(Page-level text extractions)
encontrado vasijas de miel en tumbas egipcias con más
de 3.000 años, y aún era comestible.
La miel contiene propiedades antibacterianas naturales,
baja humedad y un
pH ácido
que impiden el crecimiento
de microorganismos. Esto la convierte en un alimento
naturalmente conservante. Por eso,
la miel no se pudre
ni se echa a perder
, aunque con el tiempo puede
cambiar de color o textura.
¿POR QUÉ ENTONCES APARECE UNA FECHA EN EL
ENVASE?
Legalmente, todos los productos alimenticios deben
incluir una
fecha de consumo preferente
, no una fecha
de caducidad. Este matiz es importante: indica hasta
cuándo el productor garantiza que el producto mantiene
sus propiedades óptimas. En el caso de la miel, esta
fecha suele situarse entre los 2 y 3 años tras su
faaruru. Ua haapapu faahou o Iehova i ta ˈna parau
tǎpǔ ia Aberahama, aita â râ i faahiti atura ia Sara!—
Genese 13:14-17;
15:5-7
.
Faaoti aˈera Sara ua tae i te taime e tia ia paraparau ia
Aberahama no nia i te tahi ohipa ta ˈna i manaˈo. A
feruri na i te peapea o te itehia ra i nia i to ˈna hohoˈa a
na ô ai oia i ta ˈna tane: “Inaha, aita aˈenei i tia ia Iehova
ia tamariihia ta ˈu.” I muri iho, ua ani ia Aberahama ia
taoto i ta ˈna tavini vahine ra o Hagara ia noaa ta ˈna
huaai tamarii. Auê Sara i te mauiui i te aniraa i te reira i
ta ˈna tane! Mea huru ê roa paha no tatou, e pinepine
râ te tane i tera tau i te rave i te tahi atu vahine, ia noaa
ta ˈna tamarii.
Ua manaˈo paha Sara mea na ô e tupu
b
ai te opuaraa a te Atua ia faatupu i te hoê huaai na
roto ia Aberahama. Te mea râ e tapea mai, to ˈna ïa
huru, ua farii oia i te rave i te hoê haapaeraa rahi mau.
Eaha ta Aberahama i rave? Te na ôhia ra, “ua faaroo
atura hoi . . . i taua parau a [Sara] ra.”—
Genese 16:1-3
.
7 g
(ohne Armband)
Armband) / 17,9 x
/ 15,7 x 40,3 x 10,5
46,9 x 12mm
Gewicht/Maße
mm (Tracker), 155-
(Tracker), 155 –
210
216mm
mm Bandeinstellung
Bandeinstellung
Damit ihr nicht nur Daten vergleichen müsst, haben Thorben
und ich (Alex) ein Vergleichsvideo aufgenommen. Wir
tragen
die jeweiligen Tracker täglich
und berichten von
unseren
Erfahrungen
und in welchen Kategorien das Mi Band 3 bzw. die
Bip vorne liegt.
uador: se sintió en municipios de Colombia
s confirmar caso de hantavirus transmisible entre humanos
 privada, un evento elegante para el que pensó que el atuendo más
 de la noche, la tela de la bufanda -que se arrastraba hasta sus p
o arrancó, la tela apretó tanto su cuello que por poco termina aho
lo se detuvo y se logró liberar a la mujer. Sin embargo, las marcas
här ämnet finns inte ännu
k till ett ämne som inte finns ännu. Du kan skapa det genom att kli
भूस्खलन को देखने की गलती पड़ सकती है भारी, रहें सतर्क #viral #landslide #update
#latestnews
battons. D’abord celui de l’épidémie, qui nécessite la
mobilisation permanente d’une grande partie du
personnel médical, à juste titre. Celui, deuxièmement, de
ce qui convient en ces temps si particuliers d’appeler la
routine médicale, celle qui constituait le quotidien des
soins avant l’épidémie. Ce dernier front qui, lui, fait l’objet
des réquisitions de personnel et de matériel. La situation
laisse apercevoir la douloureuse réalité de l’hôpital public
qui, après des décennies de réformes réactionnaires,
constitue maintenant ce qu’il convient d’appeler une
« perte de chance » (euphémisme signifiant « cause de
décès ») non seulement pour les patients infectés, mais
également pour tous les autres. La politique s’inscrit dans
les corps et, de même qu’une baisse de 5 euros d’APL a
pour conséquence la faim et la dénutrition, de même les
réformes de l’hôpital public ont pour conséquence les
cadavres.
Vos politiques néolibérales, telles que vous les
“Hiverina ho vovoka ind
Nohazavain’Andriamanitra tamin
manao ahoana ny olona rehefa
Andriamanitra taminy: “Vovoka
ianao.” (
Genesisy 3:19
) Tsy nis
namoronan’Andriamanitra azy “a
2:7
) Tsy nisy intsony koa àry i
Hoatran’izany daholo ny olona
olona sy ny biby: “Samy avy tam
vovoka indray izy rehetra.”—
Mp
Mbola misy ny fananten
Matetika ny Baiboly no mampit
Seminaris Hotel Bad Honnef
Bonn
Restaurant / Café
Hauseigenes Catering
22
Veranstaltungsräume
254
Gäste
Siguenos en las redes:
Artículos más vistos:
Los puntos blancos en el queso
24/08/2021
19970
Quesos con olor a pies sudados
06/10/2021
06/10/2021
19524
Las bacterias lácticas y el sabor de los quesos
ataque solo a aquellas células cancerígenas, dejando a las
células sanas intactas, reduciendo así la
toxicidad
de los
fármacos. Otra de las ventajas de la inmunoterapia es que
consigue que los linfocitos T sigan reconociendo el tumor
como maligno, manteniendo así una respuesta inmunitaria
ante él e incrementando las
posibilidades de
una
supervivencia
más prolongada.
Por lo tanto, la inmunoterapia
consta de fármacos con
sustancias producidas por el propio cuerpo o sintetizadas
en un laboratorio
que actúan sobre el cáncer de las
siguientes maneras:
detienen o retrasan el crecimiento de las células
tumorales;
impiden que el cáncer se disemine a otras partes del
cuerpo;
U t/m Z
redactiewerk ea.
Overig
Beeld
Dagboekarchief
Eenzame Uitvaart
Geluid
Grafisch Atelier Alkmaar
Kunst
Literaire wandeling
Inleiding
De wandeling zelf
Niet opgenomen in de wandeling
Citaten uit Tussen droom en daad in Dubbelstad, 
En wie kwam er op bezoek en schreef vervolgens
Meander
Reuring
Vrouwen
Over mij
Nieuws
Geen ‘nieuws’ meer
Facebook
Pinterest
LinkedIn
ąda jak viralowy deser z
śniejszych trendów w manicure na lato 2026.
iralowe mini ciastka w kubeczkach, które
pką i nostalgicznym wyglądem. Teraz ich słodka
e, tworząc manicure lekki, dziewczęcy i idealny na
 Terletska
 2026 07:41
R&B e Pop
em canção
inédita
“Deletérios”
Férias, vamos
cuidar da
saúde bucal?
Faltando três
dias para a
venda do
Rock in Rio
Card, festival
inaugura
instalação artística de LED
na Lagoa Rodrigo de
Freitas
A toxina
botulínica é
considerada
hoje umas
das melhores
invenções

§ **Action item**
Your task is to restate, word for word, the lines from the beginning of the records to the line with "ta ˈna tane!", inclusive.

§ **Output below**
encontrado vasijas de miel en tumbas egipcias con más
de 3.000 años, y aún era comestible.
La miel contiene propiedades antibacterianas naturales,
baja humedad y un
pH ácido
que impiden el crecimiento
de microorganismos. Esto la convierte en un alimento
naturalmente conservante. Por eso,
la miel no se pudre
ni se echa a perder
, aunque con el tiempo puede
cambiar de color o textura.
¿POR QUÉ ENTONCES APARECE UNA FECHA EN EL
ENVASE?
Legalmente, todos los productos alimenticios deben
incluir una
fecha de consumo preferente
, no una fecha
de caducidad. Este matiz es importante: indica hasta
cuándo el productor garantiza que el producto mantiene
sus propiedades óptimas. En el caso de la miel, esta
fecha suele situarse entre los 2 y 3 años tras su
faaruru. Ua haapapu faahou o Iehova i ta ˈna parau
tǎpǔ ia Aberahama, aita â râ i faahiti atura ia Sara!—
Genese 13:14-17;
15:5-7
.
Faaoti aˈera Sara ua tae i te taime e tia ia paraparau ia
Aberahama no nia i te tahi ohipa ta ˈna i manaˈo. A
feruri na i te peapea o te itehia ra i nia i to ˈna hohoˈa a
na ô ai oia i ta ˈna tane: “Inaha, aita aˈenei i tia ia Iehova
ia tamariihia ta ˈu.” I muri iho, ua ani ia Aberahama ia
taoto i ta ˈna tavini vahine ra o Hagara ia noaa ta ˈna
huaai tamarii. Auê Sara i te mauiui i te aniraa i te reira i
ta ˈna tane! Mea huru ê roa paha no tatou, e pinepine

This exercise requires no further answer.